Когда все было позади, с ватным тампоном в носу и в сопровождении медсестры Марины Леля вышла в коридор.

– Пойдем провожу. Голова не кружится? Полдник тебе оставили, в палату отнесли, там булочка с кефиром. Сможешь – поешь. К ужину все уже забудешь, – приговаривала она. – Тебе повезло, что Александр Цыренович сегодня дежурит, у него рука легкая.

Леля и не думала плакать, но, добравшись до своей кровати, она легла на бок, свернулась комочком и почувствовала, как по щеке сбежала горячая слезинка и подушка у виска стала мокрой.

4

Сонная и тихая в дневные часы, к вечеру седьмая палата внезапно ожила. Бабушка Евдокия Кирилловна, кряхтя, поднялась с кровати и пошла «расхаживаться» по коридору. Две женщины средних лет, имен которых Леля еще не знала, взялись обсуждать Андропова, недавно сменившего на посту Леонида Ильича, и его «карательные» меры против прогульщиков.

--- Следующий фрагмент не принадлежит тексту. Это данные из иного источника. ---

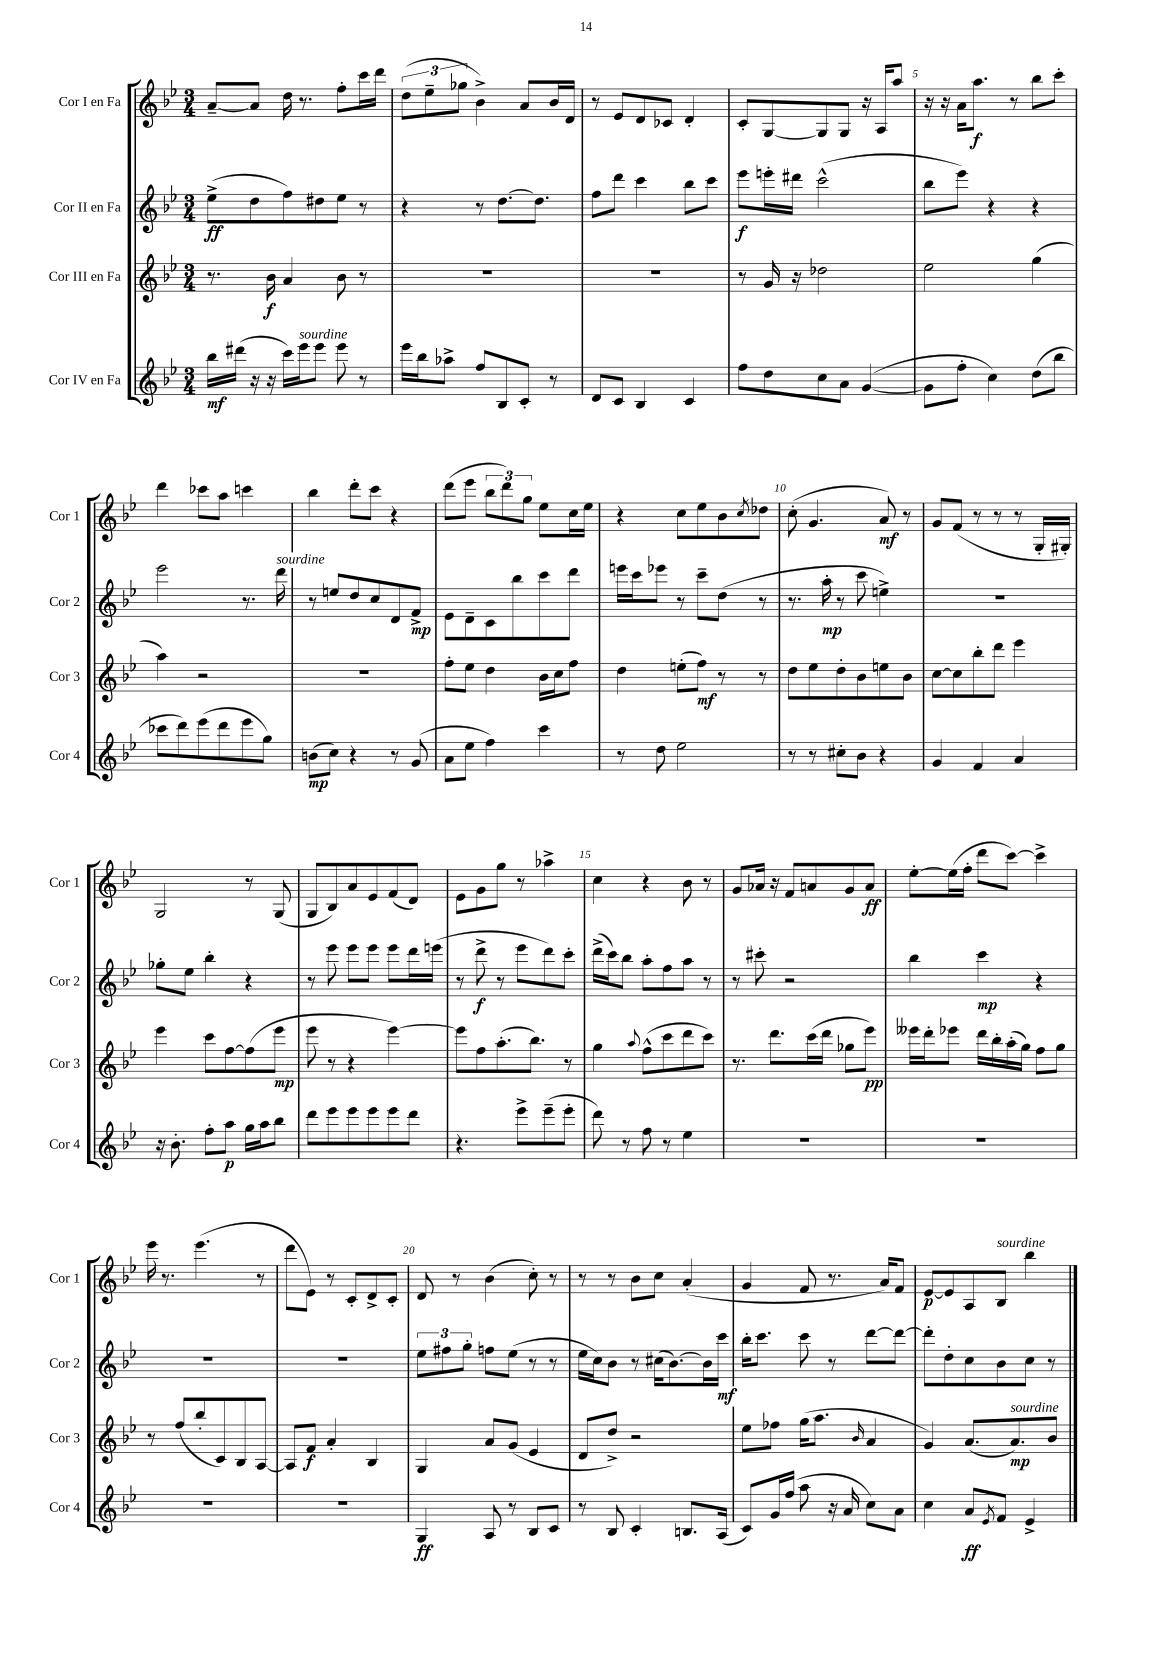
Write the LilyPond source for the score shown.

<<
\new StaffGroup <<
\new Staff = "s0" \with { instrumentName = "Cor I en Fa" shortInstrumentName = "Cor 1" } {
    \clef treble \key bes \major \numericTimeSignature \time 3/4
    a'8~-- a'8 d''16 r8. f''8-. c'''16 d'''16 |
    \tuplet 3/2 { d''8( ees''8-- ges''8 } bes'4->) a'8 bes'16 d'16 |
    r8 ees'8 d'8 ces'8 d'4-. |
    c'8-. g8~ g8 g8 r16 a16 a''8 |
    r16 r16 a'16 a''8.\f r8 bes''8 c'''8-. |
    d'''4 ces'''8 a''8 c'''4 |
    bes''4 d'''8-. c'''8 r4 |
    d'''8( ees'''8 \tuplet 3/2 { bes''8 d'''8) g''8 } ees''8 c''16 ees''16 |
    r4 c''8 ees''8 bes'8 \acciaccatura { c''8 } des''8 |
    c''8-.( g'4. a'8\mf) r8 |
    g'8 f'8( r8 r8 r8 g16-. gis16-.) |
    g2 r8 g8( |
    g8 bes8) a'8 ees'8 f'8( d'8) |
    ees'8 g'8 g''8 r8 aes''4-> |
    c''4 r4 bes'8 r8 |
    g'8 aes'16 r16 f'8 a'8 g'8 a'8\ff |
    ees''8~-. ees''16( f''16-. d'''8 c'''8~) c'''4-> |
    ees'''16 r8. ees'''4.( r8 |
    d'''8 ees'8) r8 c'8-. d'8-> c'8-. |
    d'8 r8 bes'4( c''8-.) r8 |
    r8 r8 bes'8 c''8 a'4-.( |
    g'4 f'8 r8. a'16) f'8 |
    ees'8~\p ees'8 a8 bes8^\markup { \italic "sourdine" } bes''4 \bar "|." |
}
\new Staff = "s1" \with { instrumentName = "Cor II en Fa" shortInstrumentName = "Cor 2" } {
    \clef treble \key bes \major \numericTimeSignature \time 3/4
    ees''8->\ff( d''8 f''8) dis''8 ees''8 r8 |
    r4 r8 d''8.~ d''8. |
    f''8 d'''8 c'''4 bes''8 c'''8 |
    ees'''8\f e'''16-. dis'''16 c'''2-^( |
    bes''8 ees'''8) r4 r4 |
    ees'''2 r8. d'''16^\markup { \italic "sourdine" } |
    r8 e''8 d''8 c''8 d'8 f'8->\mp |
    ees'8 d'8-- c'8 bes''8 c'''8 d'''8 |
    e'''16 c'''16 ees'''8 r8 c'''8-- d''8( r8 |
    r8. a''16-.\mp r8 c'''8 e''4->) |
    R2. |
    ges''8-. ees''8 bes''4-. r4 |
    r8 ees'''8 ees'''8 ees'''8 ees'''8 d'''16 e'''16( |
    r8 d'''8->\f r8 ees'''8 d'''8) c'''8-. |
    d'''16->( c'''16) bes''8 a''8-. f''8 a''8 r8 |
    r8 cis'''8-. r2 |
    bes''4 c'''4\mp r4 |
    R2. |
    R2. |
    \tuplet 3/2 { ees''8 fis''8 g''8-. } f''8 ees''8( r8 r8 |
    ees''16 c''16) bes'8 r8 cis''16( bes'8.~) bes'16 c'''16\mf |
    bes''16-. c'''8. c'''8 r8 d'''8~ d'''8~ |
    d'''8-. d''8-. c''8 bes'8 c''8 r8 \bar "|." |
}
\new Staff = "s2" \with { instrumentName = "Cor III en Fa" shortInstrumentName = "Cor 3" } {
    \clef treble \key bes \major \numericTimeSignature \time 3/4
    r8. bes'16\f a'4 bes'8 r8 |
    R2. |
    R2. |
    r8 g'16 r16 des''2 |
    ees''2 g''4( |
    a''4) r2 |
    R2. |
    f''8-. ees''8 d''4 bes'16 c''16 f''8 |
    d''4 e''8-.( f''8\mf) r8 r8 |
    d''8 ees''8 d''8-. bes'8 e''8 bes'8 |
    c''8~ c''8 bes''8-. d'''8 ees'''4 |
    ees'''4 c'''8 f''8~ f''8( ees'''8\mp |
    ees'''8 r8 r4 ees'''4~) |
    ees'''8 f''8 a''8.-.( bes''8.) r8 |
    g''4 \appoggiatura { a''8 } f''8-^( c'''8 d'''8 c'''8) |
    r8. d'''8. c'''16( d'''16 ges''8 ees'''8\pp) |
    eeses'''16 d'''16-. ees'''8 d'''16 bes''16-. a''16-.( g''16) f''8 g''8 |
    r8 f''8( bes''8-. c'8) bes8 a8~ |
    a8 f'8\f a'4-. bes4 |
    g4 a'8 g'8( ees'4 |
    d'8 d''8->) r2 |
    ees''8 fes''8 g''16( a''8. \grace { bes'16 } a'4 |
    g'4) a'8.( a'8.\mp^\markup { \italic "sourdine" }) bes'8 \bar "|." |
}
\new Staff = "s3" \with { instrumentName = "Cor IV en Fa" shortInstrumentName = "Cor 4" } {
    \clef treble \key bes \major \numericTimeSignature \time 3/4
    bes''16\mf dis'''16( r16 r16 c'''16) ees'''16^\markup { \italic "sourdine" } ees'''8 ees'''8 r8 |
    ees'''16 bes''16 aes''8-> f''8 bes8 c'8-. r8 |
    d'8 c'8 bes4 c'4 |
    f''8 d''8 c''8 a'8 g'4~( |
    g'8 f''8-. c''4) d''8( bes''8 |
    ces'''8 d'''8) ees'''8( d'''8 ees'''8 g''8) |
    b'8\mp( c''8) r4 r8 g'8( |
    a'8 ees''8 f''4) c'''4 |
    r8 d''8 ees''2 |
    r8 r8 cis''8-. bes'8 r4 |
    g'4 f'4 a'4 |
    r16 bes'8.-. f''8-. a''8\p g''16 a''16 bes''8 |
    d'''8 ees'''8 ees'''8 ees'''8 ees'''8 d'''8 |
    r4. ees'''8-> ees'''8--( ees'''8-. |
    d'''8) r8 f''8 r8 ees''4 |
    R2. |
    R2. |
    R2. |
    R2. |
    g4\ff a8 r8 bes8 c'8 |
    r8 bes8 c'4-. b8. a16( |
    c'8) g'16 f''16( a''8 r16 a'16 c''8) a'8 |
    c''4 a'8\ff \acciaccatura { ees'8 } f'8 ees'4-> \bar "|." |
}
>>
>>
\layout { \context { \Score \override BarNumber.break-visibility = ##(#f #t #t) barNumberVisibility = #(every-nth-bar-number-visible 5) } }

– Днем с работы не выйти, если надо в магазин или по каким-то делам, – сокрушалась одна. – Вон мою сотрудницу из проектного остановили днем в универмаге. Она насилу доказала, что у нее обеденный перерыв позже, чем у других. График работы смещенный. А так вообще – выговор с занесением, и привет.

– Ну, может, оно и хорошо, – рассуждала другая, – а то тунеядцев развелось, знаете. А пьянства сколько? У нас вот на заводе мало кто до конца смены трезвый. А что там уже за работа, когда глаза залил? Может, и пора уже порядок наводить.

Лелина соседка слева подхватила на руки своего малыша и взялась ходить с ним по палате. А потом спустила его на пол, и он пошел, держась за ее пальцы, смешными маленькими ножками.

– А кто это у нас такой хорошенький! – улыбнулась Леля.

– А это девочка у нас! – не разгибая спины и лишь неудобно приподняв голову, ответила женщина.

Малышку с удивленными бровками звали Аюна. Ее мама, круглолицая, румяная Баирма, согнувшись в пояснице и широко расставив крепкие ноги с поджарыми икрами, шла, вторя шажочкам Аюны. Свои жесткие, как конская грива, длинные волосы она закручивала на макушке в большую шишку. Красная вязаная кофта обтягивала полные, округлые плечи.

Их привезли в республиканскую больницу из маленькой деревни из-под Кяхты. У Аюны был жуткий отит, который сначала никак не могли нормально диагностировать, потом не могли вылечить и запустили до гнойного абсцесса. В больнице малышке сразу же сделали операцию, и вся голова у нее теперь была забинтована.

«Ухо бинтовать такому маленькому ребенку бесполезно, повязка мигом слезет», – объяснила Светка.

Детской кроватки в палате не было, и матери с ребенком полагалось как-то умещаться на одной взрослой. Когда малышка засыпала, Баирма сидела на краешке с вязанием или протискивалась к стенке и лежала на боку, прижавшись к холодной штукатурке спиной и боясь пошевелиться. У Лели почему-то крутилось сравнение «как в поезде». Баирма не спала толком ни одной ночи с тех пор, как заболела дочка. Аюна кричала от боли, почти ничего не ела, температура понималась за сорок. Когда их наконец привезли в Улан-Удэ, состояние малышки было тяжелым, она могла умереть. Теперь операция была позади, девочка шла на поправку, и Баирма, измученная бессонными ночами и страхом потерять ребенка, по большей части находилась в какой-то прострации. Порой она откладывала вязание и в задумчивости сидела рядом со спящей Аюной, глядя в одну точку, как будто спала с открытыми глазами. Но стоило Аюне пошевелиться или издать малейший звук, мать мгновенно склонялась над ней, тревожно заглядывая в детское личико. Дома у нее остались трое сыновей – трех, восьми и одиннадцати лет.